With a parish organized, Polish people passing through the city on their way west were given an impetus to stay. By January, 1874 Rev. Pitass had completed the first building for St. Stanislaus thus initiating the colonization of the East Side by Polish immigrants. Wishing to make the most of the opportunity, Bork immediately began constructing homes in the southwest corner of his holdings. Within three months, he had completed almost 400 single story frame homes in the area bounded by Smith, Fillmore and William Streets, By 1876, the majority of the Poles residing in the Pine Street area had moved into homes here.
Following an initially slow period of growth from 1873 to 1877, the number of Poles arriving in the area increased dramatically. Drawn to the community formed within the shadows of St. Stanislaus Church, their numbers increased almost exponentially.
In January, 1879, 2,500 Poles resided in the area, a number which increased to 3,500 by December.
With those already here writing home and telling of the prosperity of the city, their numbers increased to 5,500 by 1880 and to 9,500 the following year.
This large influx of people initially resulted in a few problems for the area. As many Poles would send money to their relatives in the homeland to pay for passage to the united States, they initially could not secure a strong financial foothold here. The problem was only compounded by the arrival of people from the homeland and the added financial burden placed upon the families here.
To ease the mounting problems and assist in the transition to life in the New World, the city arranged for the former army barracks on Fillmore Avenue near Paderewski to be opened as an temporary living quarters for the immigrants.
In the 1880s, Bork began constructing two story homes, thus providing a source of income for owners who elected to rent out a portion of their building. This added income enabled the majority of the homeowners to pay for their property within two years of purchase.
The period of 1884-1888 saw the largest influx of Poles arriving to the city with peasants, seeking an improved economic climate in the States, constituting the majority of these arrivals. By 1890 over 20,000 Poles resided in the Polish East Side on land which twenty years previous had been undeveloped.
With additional immigrants arriving, conditions within St. Stanislaus became exceedingly crowded resulting in the establishment of other Polish Roman Catholic parishes. In 1886 St. Adalbert's parish became the first new congregation to be formed out of the parish boundaries of St. Stanislaus. The diocese located the house of worship north of Broadway in a relatively unsettled area. Consequently, to keep pace with the high demand for housing in the vicinity of the new parish, during the course of that year, Bork constructed 300 homes adjacent to the church and an additional 800 the following year.

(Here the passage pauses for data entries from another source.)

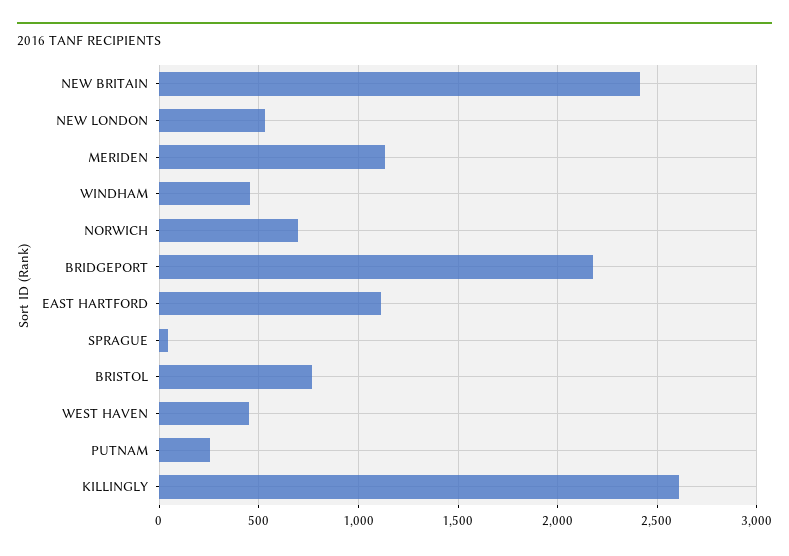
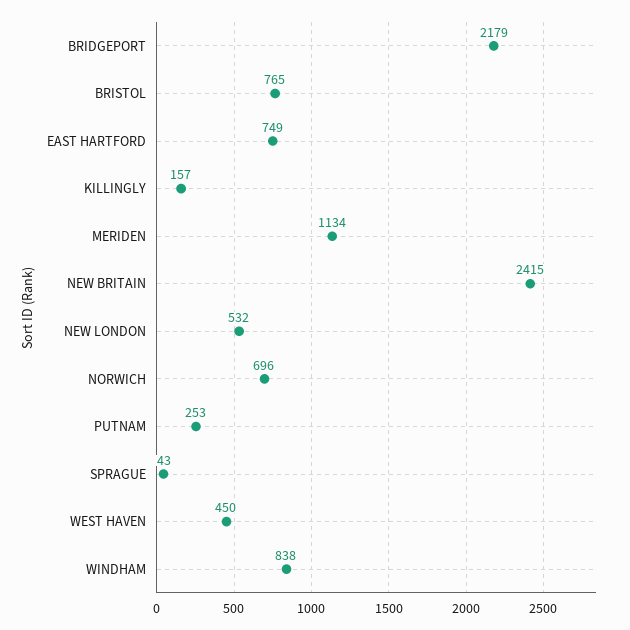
  {
    "NEW BRITAIN": 2415,
    "NEW LONDON": 532,
    "MERIDEN": 1134,
-   "WINDHAM": 450,
+   "WINDHAM": 838,
    "NORWICH": 696,
    "BRIDGEPORT": 2179,
-   "EAST HARTFORD": 1100,
+   "EAST HARTFORD": 749,
    "SPRAGUE": 43,
    "BRISTOL": 765,
    "WEST HAVEN": 450,
    "PUTNAM": 253,
-   "KILLINGLY": 2600
+   "KILLINGLY": 157
  }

Bork did-not stand alone as the sole developer of the east Side. Although he is responsible for the majority of growth to the area west of the Belt Line, the streets to its east reflect the influences of their German developers. Edward L. and Frank Koons, Robert C. Titus, and Frank Goodyear purchased and developed over 100 acres immediately east of the Belt Line from Broadway to Genesee during the 1890s. August E. Rother, whose farmhouse stood at 129 Walden, cut Rother Avenue through land on which he once grazed cattle and raised vegetables.
Polonia, the East Side enclave of what was one of the largest Polish communities in the United States, is a pure demonstration of the power of the house of worship in establishing a distinctly cohesive neighborhood. It also constitutes the only neighborhood in the city where Catholicism reigns supreme. Out of the thirteen religious buildings remaining, only two were not affiliated with Catholicism.